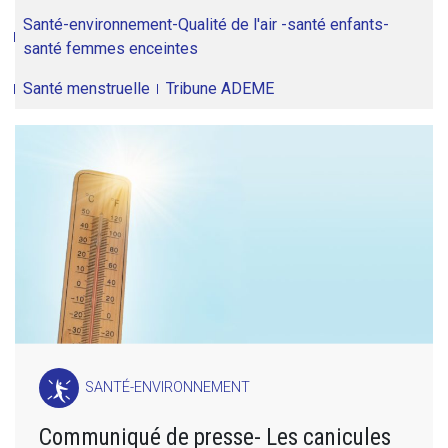
Santé-environnement-Qualité de l'air -santé enfants-
santé femmes enceintes
Santé menstruelle
Tribune ADEME
SANTÉ-ENVIRONNEMENT
Communiqué de presse- Les canicules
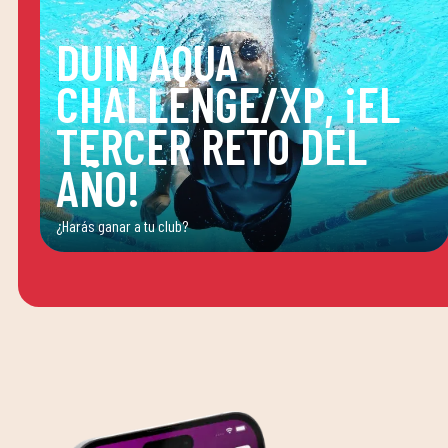
DUIN AQUA
CHALLENGE/XP, ¡EL
TERCER RETO DEL
AÑO!
¿Harás ganar a tu club?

** Work order **
The material above is to be transcribed exactly, with its images omitted.

** Output for this exercise **
Santé-environnement-Qualité de l'air -santé enfants-
santé femmes enceintes
Santé menstruelle
Tribune ADEME
SANTÉ-ENVIRONNEMENT
Communiqué de presse- Les canicules
DUIN AQUA
CHALLENGE/XP, ¡EL
TERCER RETO DEL
AÑO!
¿Harás ganar a tu club?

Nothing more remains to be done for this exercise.